§ Exercise brief:
In your copy, reproduce each entry exactly and include no picture.

§ Supplied material:
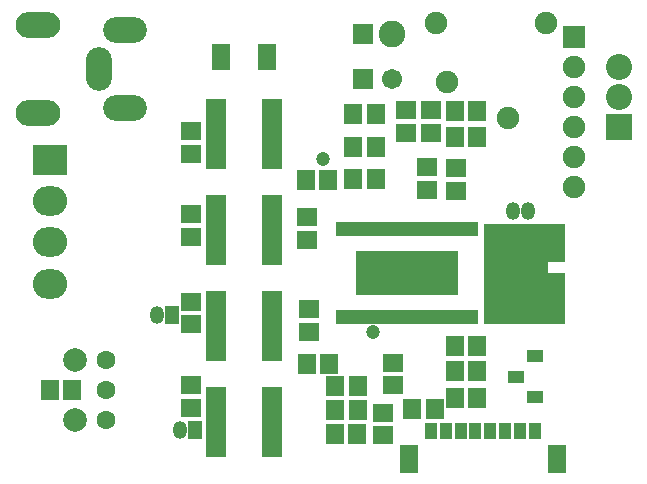
<source format=gbr>
G04 DipTrace 3.3.1.3*
G04 BottomMask.gbr*
%MOIN*%
G04 #@! TF.FileFunction,Soldermask,Bot*
G04 #@! TF.Part,Single*
%ADD51C,0.08905*%
%ADD89C,0.047402*%
%ADD91C,0.086772*%
%ADD93R,0.086772X0.086772*%
%ADD99C,0.078898*%
%ADD101C,0.06315*%
%ADD109R,0.342677X0.145827*%
%ADD111R,0.019252X0.047402*%
%ADD115R,0.057244X0.043465*%
%ADD125R,0.071024X0.232441*%
%ADD127R,0.047402X0.059213*%
%ADD129O,0.047402X0.059213*%
%ADD131R,0.059213X0.092677*%
%ADD133R,0.039528X0.055276*%
%ADD135O,0.114331X0.098583*%
%ADD137R,0.114331X0.098583*%
%ADD139C,0.067402*%
%ADD141R,0.067402X0.067402*%
%ADD143R,0.074961X0.074961*%
%ADD145C,0.074961*%
%ADD147O,0.149764X0.086772*%
%ADD149O,0.086772X0.145827*%
%ADD151O,0.145827X0.086772*%
%ADD155R,0.06315X0.090709*%
%ADD159R,0.059213X0.067087*%
%ADD161R,0.067087X0.059213*%
%FSLAX26Y26*%
G04*
G70*
G90*
G75*
G01*
G04 BotMask*
%LPD*%
D89*
X3657480Y1358268D3*
X3826772Y779528D3*
D161*
X3937008Y1444882D3*
Y1519685D3*
D159*
X3759843Y1291339D3*
X3834646D3*
X3774144Y600306D3*
X3699341D3*
X3759843Y1397638D3*
X3834646D3*
X3759843Y1507874D3*
X3834646D3*
X3774144Y519980D3*
X3699341D3*
X3773940Y439655D3*
X3699136D3*
X4173228Y649606D3*
X4098425D3*
D161*
X4102362Y1326772D3*
Y1251969D3*
D159*
X4173739Y561626D3*
X4098936D3*
X3956693Y523622D3*
X4031496D3*
D161*
X4006352Y1254068D3*
Y1328871D3*
D159*
X4173228Y1429134D3*
X4098425D3*
X4098731Y732503D3*
X4173534D3*
D161*
X3607243Y1162622D3*
Y1087819D3*
X3893701Y602362D3*
Y677165D3*
X3858268Y437008D3*
Y511811D3*
D159*
X3602362Y1287402D3*
X3677165D3*
D161*
X3613493Y781537D3*
Y856340D3*
D159*
X3605619Y675071D3*
X3680423D3*
D161*
X3220472Y807087D3*
Y881890D3*
Y527559D3*
Y602362D3*
Y1448819D3*
Y1374016D3*
Y1173228D3*
Y1098425D3*
D159*
X2822835Y586614D3*
X2748031D3*
D155*
X3472441Y1696850D3*
X3318903D3*
D151*
X3000000Y1527559D3*
D149*
X2913386Y1657480D3*
D151*
X3000000Y1787402D3*
D147*
X2708661Y1803150D3*
Y1511811D3*
D145*
X4401575Y1811024D3*
X4275591Y1492126D3*
X4070866Y1614173D3*
X4035433Y1811024D3*
D143*
X4496063Y1763780D3*
D145*
Y1663780D3*
Y1563780D3*
Y1463780D3*
Y1363780D3*
Y1263780D3*
D141*
X3791341Y1623228D3*
D139*
X3889761D3*
D137*
X2748031Y1354331D3*
D135*
Y1216535D3*
Y1078740D3*
Y940945D3*
D133*
X4019685Y448819D3*
X4068898D3*
D131*
X4438976Y358465D3*
X3944882D3*
D133*
X4118110Y448819D3*
X4216535D3*
X4167323D3*
X4314961D3*
X4265748D3*
X4364173D3*
D129*
X3104921Y837205D3*
D127*
X3154921D3*
D129*
X4292520Y1185039D3*
X4342520D3*
D141*
X3791341Y1773622D3*
D51*
X3889761D3*
D129*
X3181693Y454134D3*
D127*
X3231693D3*
D125*
X3488189Y800428D3*
X3303150D3*
X3488189Y480315D3*
X3303150D3*
X3488189Y1440655D3*
X3303150D3*
X3488189Y1120542D3*
X3303150D3*
D161*
X4019685Y1444882D3*
Y1519685D3*
D159*
X4173228Y1515748D3*
X4098425D3*
D115*
X4366142Y700787D3*
Y562992D3*
X4303150Y631891D3*
D111*
X3711881Y1125118D3*
X3731566D3*
X3751251D3*
X3770936D3*
X3790621D3*
X3810306D3*
X3829991D3*
X3849676D3*
X3869361D3*
X3889046D3*
X3908731D3*
X3928416D3*
X3948101D3*
X3967786D3*
X3987471D3*
X4007156D3*
X4026841D3*
X4046526D3*
X4066211D3*
X4085896D3*
X4105581D3*
X4125266D3*
X4144951D3*
X4164636D3*
Y829843D3*
X4144951D3*
X4125266D3*
X4105581D3*
X4085896D3*
X4066211D3*
X4046526D3*
X4026841D3*
X4007156D3*
X3987471D3*
X3967786D3*
X3948101D3*
X3928416D3*
X3908731D3*
X3889046D3*
X3869361D3*
X3849676D3*
X3829991D3*
X3810306D3*
X3790621D3*
X3770936D3*
X3751251D3*
X3731566D3*
X3711881D3*
D109*
X3938259Y977480D3*
D101*
X2935039Y488189D3*
Y588189D3*
Y688189D3*
D99*
X2831890Y488189D3*
Y688189D3*
D93*
X4644685Y1462087D3*
D91*
Y1562087D3*
Y1662087D3*
G36*
X4196850Y1139764D2*
X4465551D1*
Y1013780D1*
X4409449D1*
Y978346D1*
X4465551D1*
Y807087D1*
X4196850D1*
D1*
Y1139764D1*
G37*
M02*

</source>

§ Reply to the task:
<source format=gbr>
G04 DipTrace 3.3.1.3*
G04 BottomMask.gbr*
%MOIN*%
G04 #@! TF.FileFunction,Soldermask,Bot*
G04 #@! TF.Part,Single*
%ADD51C,0.08905*%
%ADD89C,0.047402*%
%ADD91C,0.086772*%
%ADD93R,0.086772X0.086772*%
%ADD99C,0.078898*%
%ADD101C,0.06315*%
%ADD109R,0.342677X0.145827*%
%ADD111R,0.019252X0.047402*%
%ADD115R,0.057244X0.043465*%
%ADD125R,0.071024X0.232441*%
%ADD127R,0.047402X0.059213*%
%ADD129O,0.047402X0.059213*%
%ADD131R,0.059213X0.092677*%
%ADD133R,0.039528X0.055276*%
%ADD135O,0.114331X0.098583*%
%ADD137R,0.114331X0.098583*%
%ADD139C,0.067402*%
%ADD141R,0.067402X0.067402*%
%ADD143R,0.074961X0.074961*%
%ADD145C,0.074961*%
%ADD147O,0.149764X0.086772*%
%ADD149O,0.086772X0.145827*%
%ADD151O,0.145827X0.086772*%
%ADD155R,0.06315X0.090709*%
%ADD159R,0.059213X0.067087*%
%ADD161R,0.067087X0.059213*%
%FSLAX26Y26*%
G04*
G70*
G90*
G75*
G01*
G04 BotMask*
%LPD*%
D89*
X3657480Y1358268D3*
X3826772Y779528D3*
D161*
X3937008Y1444882D3*
Y1519685D3*
D159*
X3759843Y1291339D3*
X3834646D3*
X3774144Y600306D3*
X3699341D3*
X3759843Y1397638D3*
X3834646D3*
X3759843Y1507874D3*
X3834646D3*
X3774144Y519980D3*
X3699341D3*
X3773940Y439655D3*
X3699136D3*
X4173228Y649606D3*
X4098425D3*
D161*
X4102362Y1326772D3*
Y1251969D3*
D159*
X4173739Y561626D3*
X4098936D3*
X3956693Y523622D3*
X4031496D3*
D161*
X4006352Y1254068D3*
Y1328871D3*
D159*
X4173228Y1429134D3*
X4098425D3*
X4098731Y732503D3*
X4173534D3*
D161*
X3607243Y1162622D3*
Y1087819D3*
X3893701Y602362D3*
Y677165D3*
X3858268Y437008D3*
Y511811D3*
D159*
X3602362Y1287402D3*
X3677165D3*
D161*
X3613493Y781537D3*
Y856340D3*
D159*
X3605619Y675071D3*
X3680423D3*
D161*
X3220472Y807087D3*
Y881890D3*
Y527559D3*
Y602362D3*
Y1448819D3*
Y1374016D3*
Y1173228D3*
Y1098425D3*
D159*
X2822835Y586614D3*
X2748031D3*
D155*
X3472441Y1696850D3*
X3318903D3*
D151*
X3000000Y1527559D3*
D149*
X2913386Y1657480D3*
D151*
X3000000Y1787402D3*
D147*
X2708661Y1803150D3*
Y1511811D3*
D145*
X4401575Y1811024D3*
X4275591Y1492126D3*
X4070866Y1614173D3*
X4035433Y1811024D3*
D143*
X4496063Y1763780D3*
D145*
Y1663780D3*
Y1563780D3*
Y1463780D3*
Y1363780D3*
Y1263780D3*
D141*
X3791341Y1623228D3*
D139*
X3889761D3*
D137*
X2748031Y1354331D3*
D135*
Y1216535D3*
Y1078740D3*
Y940945D3*
D133*
X4019685Y448819D3*
X4068898D3*
D131*
X4438976Y358465D3*
X3944882D3*
D133*
X4118110Y448819D3*
X4216535D3*
X4167323D3*
X4314961D3*
X4265748D3*
X4364173D3*
D129*
X3104921Y837205D3*
D127*
X3154921D3*
D129*
X4292520Y1185039D3*
X4342520D3*
D141*
X3791341Y1773622D3*
D51*
X3889761D3*
D129*
X3181693Y454134D3*
D127*
X3231693D3*
D125*
X3488189Y800428D3*
X3303150D3*
X3488189Y480315D3*
X3303150D3*
X3488189Y1440655D3*
X3303150D3*
X3488189Y1120542D3*
X3303150D3*
D161*
X4019685Y1444882D3*
Y1519685D3*
D159*
X4173228Y1515748D3*
X4098425D3*
D115*
X4366142Y700787D3*
Y562992D3*
X4303150Y631891D3*
D111*
X3711881Y1125118D3*
X3731566D3*
X3751251D3*
X3770936D3*
X3790621D3*
X3810306D3*
X3829991D3*
X3849676D3*
X3869361D3*
X3889046D3*
X3908731D3*
X3928416D3*
X3948101D3*
X3967786D3*
X3987471D3*
X4007156D3*
X4026841D3*
X4046526D3*
X4066211D3*
X4085896D3*
X4105581D3*
X4125266D3*
X4144951D3*
X4164636D3*
Y829843D3*
X4144951D3*
X4125266D3*
X4105581D3*
X4085896D3*
X4066211D3*
X4046526D3*
X4026841D3*
X4007156D3*
X3987471D3*
X3967786D3*
X3948101D3*
X3928416D3*
X3908731D3*
X3889046D3*
X3869361D3*
X3849676D3*
X3829991D3*
X3810306D3*
X3790621D3*
X3770936D3*
X3751251D3*
X3731566D3*
X3711881D3*
D109*
X3938259Y977480D3*
D101*
X2935039Y488189D3*
Y588189D3*
Y688189D3*
D99*
X2831890Y488189D3*
Y688189D3*
D93*
X4644685Y1462087D3*
D91*
Y1562087D3*
Y1662087D3*
G36*
X4196850Y1139764D2*
X4465551D1*
Y1013780D1*
X4409449D1*
Y978346D1*
X4465551D1*
Y807087D1*
X4196850D1*
D1*
Y1139764D1*
G37*
M02*

</source>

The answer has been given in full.